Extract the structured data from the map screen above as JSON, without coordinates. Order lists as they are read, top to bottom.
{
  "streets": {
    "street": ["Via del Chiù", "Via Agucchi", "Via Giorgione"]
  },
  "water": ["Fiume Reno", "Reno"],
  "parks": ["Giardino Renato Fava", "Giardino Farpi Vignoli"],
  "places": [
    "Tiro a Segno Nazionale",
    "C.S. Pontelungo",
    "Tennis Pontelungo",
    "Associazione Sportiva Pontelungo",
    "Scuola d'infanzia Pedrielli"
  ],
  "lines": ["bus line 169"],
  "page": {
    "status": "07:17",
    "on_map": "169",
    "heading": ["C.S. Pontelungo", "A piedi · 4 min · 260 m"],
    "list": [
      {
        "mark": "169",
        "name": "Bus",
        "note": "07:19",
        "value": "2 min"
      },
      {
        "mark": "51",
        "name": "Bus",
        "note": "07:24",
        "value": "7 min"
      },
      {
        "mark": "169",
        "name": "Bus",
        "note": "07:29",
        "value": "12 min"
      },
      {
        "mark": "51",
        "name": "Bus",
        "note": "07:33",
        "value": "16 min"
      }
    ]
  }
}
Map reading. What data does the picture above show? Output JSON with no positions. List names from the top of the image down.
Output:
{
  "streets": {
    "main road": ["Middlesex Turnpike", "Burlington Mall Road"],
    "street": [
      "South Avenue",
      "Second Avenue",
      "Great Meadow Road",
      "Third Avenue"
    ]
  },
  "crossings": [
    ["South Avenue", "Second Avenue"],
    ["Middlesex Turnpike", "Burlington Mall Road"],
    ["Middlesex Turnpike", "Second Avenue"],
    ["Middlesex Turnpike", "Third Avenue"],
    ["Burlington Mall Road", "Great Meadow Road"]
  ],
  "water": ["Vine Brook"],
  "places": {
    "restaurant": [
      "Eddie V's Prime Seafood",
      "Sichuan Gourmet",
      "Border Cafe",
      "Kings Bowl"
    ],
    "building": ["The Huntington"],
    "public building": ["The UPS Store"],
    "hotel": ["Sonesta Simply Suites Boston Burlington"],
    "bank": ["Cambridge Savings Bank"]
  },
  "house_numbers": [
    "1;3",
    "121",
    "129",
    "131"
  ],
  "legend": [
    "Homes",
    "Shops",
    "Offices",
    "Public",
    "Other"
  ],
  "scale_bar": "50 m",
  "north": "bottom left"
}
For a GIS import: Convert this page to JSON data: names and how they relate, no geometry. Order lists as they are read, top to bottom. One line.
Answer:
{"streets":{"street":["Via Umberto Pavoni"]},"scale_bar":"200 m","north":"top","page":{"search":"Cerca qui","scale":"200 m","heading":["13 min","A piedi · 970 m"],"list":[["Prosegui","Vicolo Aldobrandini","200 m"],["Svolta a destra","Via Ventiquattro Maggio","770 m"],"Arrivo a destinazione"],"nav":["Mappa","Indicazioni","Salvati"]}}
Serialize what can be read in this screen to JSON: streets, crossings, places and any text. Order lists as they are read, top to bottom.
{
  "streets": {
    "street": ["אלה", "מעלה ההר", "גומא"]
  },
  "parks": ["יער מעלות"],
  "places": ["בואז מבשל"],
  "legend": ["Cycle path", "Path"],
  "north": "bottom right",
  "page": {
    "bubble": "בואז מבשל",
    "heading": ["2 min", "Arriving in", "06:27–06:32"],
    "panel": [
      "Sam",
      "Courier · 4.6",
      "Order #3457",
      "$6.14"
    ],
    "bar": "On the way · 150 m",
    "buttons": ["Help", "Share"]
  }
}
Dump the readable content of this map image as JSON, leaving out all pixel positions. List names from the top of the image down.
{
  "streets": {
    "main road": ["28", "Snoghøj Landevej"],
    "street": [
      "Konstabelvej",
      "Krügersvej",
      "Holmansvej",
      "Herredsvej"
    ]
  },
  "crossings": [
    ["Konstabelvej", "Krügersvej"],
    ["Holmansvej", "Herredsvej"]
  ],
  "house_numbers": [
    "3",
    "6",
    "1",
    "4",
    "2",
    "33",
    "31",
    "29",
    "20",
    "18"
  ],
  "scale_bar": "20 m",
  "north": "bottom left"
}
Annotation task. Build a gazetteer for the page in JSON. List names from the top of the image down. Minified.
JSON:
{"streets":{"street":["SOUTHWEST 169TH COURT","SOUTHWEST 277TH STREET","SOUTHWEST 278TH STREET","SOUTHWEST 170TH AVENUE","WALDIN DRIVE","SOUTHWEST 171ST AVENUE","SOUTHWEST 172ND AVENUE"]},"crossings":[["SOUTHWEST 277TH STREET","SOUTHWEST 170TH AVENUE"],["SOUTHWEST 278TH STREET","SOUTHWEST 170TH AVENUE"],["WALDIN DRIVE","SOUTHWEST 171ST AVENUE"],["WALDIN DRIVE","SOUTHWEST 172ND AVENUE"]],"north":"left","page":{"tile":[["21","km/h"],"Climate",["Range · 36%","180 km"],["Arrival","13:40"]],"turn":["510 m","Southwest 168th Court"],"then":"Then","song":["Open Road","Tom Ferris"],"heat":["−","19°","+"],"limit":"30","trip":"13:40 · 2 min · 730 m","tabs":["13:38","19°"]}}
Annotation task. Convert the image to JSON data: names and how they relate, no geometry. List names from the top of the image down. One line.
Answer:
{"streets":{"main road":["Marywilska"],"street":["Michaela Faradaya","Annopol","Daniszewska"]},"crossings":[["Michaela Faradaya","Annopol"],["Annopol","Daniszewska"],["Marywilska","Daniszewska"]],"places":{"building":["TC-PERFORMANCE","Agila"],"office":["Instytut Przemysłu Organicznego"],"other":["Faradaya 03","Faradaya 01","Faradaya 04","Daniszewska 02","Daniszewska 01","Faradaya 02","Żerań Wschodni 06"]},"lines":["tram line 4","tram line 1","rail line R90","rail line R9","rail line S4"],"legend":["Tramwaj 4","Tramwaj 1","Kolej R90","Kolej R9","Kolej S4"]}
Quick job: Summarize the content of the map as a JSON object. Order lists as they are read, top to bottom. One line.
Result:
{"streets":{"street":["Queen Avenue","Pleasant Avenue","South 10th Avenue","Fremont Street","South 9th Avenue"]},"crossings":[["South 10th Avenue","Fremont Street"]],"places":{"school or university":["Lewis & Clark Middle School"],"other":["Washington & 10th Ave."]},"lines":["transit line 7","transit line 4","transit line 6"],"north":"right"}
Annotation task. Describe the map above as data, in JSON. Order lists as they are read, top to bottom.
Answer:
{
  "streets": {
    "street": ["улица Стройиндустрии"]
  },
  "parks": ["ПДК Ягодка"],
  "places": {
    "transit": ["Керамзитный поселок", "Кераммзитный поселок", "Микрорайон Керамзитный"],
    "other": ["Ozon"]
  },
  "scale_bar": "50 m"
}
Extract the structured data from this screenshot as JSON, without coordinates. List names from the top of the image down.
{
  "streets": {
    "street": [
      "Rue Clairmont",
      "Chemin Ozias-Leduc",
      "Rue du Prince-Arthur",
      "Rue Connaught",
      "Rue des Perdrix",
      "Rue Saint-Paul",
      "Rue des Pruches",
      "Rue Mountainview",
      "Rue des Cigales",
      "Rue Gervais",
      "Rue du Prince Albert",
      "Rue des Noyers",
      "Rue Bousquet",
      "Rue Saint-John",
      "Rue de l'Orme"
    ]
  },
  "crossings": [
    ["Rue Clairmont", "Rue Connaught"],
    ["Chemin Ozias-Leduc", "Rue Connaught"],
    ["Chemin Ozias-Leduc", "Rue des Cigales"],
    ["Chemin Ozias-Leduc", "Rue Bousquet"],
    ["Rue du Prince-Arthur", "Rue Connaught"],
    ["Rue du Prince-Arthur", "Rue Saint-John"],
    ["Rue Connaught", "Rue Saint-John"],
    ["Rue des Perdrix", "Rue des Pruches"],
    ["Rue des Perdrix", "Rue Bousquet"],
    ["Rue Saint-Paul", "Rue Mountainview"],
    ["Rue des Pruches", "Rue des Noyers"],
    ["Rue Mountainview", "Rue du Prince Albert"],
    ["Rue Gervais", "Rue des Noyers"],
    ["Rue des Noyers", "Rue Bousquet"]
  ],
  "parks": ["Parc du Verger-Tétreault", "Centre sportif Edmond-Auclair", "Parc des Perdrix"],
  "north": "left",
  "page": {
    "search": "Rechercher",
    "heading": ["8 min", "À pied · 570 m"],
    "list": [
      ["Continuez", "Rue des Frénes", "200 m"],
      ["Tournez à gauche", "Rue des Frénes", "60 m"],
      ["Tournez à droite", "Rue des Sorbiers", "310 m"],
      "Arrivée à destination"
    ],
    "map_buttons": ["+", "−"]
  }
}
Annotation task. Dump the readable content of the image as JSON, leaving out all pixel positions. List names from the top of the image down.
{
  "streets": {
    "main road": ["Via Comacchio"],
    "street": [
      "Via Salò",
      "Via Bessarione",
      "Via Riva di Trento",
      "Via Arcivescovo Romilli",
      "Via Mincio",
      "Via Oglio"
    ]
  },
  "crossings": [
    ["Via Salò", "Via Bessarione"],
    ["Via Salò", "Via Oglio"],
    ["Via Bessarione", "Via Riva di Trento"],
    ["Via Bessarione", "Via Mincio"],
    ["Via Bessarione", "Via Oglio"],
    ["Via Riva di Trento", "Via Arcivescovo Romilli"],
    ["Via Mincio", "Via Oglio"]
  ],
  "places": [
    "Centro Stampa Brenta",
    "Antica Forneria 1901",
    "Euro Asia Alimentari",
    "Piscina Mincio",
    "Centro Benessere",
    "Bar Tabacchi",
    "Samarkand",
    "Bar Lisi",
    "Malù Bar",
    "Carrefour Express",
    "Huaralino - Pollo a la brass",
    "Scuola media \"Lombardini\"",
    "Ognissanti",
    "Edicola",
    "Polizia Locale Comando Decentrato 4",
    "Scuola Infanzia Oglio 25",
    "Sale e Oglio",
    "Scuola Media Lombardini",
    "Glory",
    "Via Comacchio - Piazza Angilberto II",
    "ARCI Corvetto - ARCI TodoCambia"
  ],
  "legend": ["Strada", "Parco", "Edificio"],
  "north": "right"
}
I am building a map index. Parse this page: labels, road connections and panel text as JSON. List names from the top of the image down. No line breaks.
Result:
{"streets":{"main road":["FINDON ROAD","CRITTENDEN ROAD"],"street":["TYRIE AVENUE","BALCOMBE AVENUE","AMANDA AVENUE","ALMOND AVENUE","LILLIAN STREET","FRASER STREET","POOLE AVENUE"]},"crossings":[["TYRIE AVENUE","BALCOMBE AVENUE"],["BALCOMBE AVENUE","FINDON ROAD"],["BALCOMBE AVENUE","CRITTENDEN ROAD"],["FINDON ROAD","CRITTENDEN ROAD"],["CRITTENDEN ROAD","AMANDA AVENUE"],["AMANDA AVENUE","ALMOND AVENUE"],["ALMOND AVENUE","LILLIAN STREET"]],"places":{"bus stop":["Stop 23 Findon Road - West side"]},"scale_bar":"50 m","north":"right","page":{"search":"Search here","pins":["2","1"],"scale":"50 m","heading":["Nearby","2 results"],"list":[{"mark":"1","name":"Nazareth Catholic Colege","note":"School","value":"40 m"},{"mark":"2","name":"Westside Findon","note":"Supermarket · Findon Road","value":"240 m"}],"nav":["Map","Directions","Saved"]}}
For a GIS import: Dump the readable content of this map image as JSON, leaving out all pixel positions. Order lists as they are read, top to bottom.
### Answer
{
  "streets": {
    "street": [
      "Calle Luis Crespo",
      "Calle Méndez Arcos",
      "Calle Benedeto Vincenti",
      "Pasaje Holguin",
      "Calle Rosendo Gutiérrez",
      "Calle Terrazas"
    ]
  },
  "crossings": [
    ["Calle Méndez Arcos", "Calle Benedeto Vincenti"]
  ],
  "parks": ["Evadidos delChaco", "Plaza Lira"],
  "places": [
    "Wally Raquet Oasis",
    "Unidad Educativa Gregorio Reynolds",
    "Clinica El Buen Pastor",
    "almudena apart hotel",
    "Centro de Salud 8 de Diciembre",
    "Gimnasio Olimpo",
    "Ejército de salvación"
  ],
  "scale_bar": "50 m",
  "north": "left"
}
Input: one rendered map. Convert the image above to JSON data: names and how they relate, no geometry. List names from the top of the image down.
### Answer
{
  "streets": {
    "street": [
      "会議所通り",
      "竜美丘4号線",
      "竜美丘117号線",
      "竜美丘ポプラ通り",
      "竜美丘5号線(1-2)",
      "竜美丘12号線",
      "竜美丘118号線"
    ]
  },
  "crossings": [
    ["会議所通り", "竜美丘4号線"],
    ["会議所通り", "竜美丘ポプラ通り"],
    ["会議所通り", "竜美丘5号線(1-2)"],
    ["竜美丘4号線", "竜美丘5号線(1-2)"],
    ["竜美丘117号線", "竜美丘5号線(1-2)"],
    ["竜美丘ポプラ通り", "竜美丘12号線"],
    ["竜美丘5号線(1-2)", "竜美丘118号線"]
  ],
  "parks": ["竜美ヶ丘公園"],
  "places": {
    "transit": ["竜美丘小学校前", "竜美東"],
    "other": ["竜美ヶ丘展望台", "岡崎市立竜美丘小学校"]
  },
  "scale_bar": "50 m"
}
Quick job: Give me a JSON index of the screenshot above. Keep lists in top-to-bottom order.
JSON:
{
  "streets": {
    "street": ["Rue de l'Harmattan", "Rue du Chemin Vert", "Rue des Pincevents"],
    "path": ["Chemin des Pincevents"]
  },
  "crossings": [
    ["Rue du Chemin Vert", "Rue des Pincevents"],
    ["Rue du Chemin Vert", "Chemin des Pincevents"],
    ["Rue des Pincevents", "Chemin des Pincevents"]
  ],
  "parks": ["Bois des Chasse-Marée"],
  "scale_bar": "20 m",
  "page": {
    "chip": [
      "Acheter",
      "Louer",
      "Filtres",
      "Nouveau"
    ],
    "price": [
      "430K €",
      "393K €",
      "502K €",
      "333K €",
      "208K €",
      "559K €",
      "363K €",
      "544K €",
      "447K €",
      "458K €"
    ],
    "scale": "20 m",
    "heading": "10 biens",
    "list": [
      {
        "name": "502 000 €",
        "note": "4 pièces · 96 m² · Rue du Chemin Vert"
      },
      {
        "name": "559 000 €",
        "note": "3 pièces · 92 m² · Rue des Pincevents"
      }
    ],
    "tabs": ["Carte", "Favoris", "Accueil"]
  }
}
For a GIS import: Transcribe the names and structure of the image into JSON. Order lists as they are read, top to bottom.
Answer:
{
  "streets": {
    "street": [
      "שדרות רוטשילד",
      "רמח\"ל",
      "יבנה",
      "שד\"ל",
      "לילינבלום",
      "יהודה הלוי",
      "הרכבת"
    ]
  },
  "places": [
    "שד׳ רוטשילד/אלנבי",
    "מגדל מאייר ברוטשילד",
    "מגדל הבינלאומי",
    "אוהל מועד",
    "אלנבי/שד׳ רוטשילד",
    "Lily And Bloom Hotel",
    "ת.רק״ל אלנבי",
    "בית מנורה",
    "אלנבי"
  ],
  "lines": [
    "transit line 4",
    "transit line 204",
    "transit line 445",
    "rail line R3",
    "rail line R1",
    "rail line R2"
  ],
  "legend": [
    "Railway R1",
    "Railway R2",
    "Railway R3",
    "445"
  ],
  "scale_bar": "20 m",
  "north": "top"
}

• Try it:
Every line above with the string "relate" in it should be copied into the answer.

• Result of this task:
For a GIS import: Convert this page to JSON data: names and how they relate, no geometry. Order lists as they are read, top to bottom. One line.
Annotation task. Convert the image to JSON data: names and how they relate, no geometry. List names from the top of the image down. One line.
Input: one rendered map. Convert the image above to JSON data: names and how they relate, no geometry. List names from the top of the image down.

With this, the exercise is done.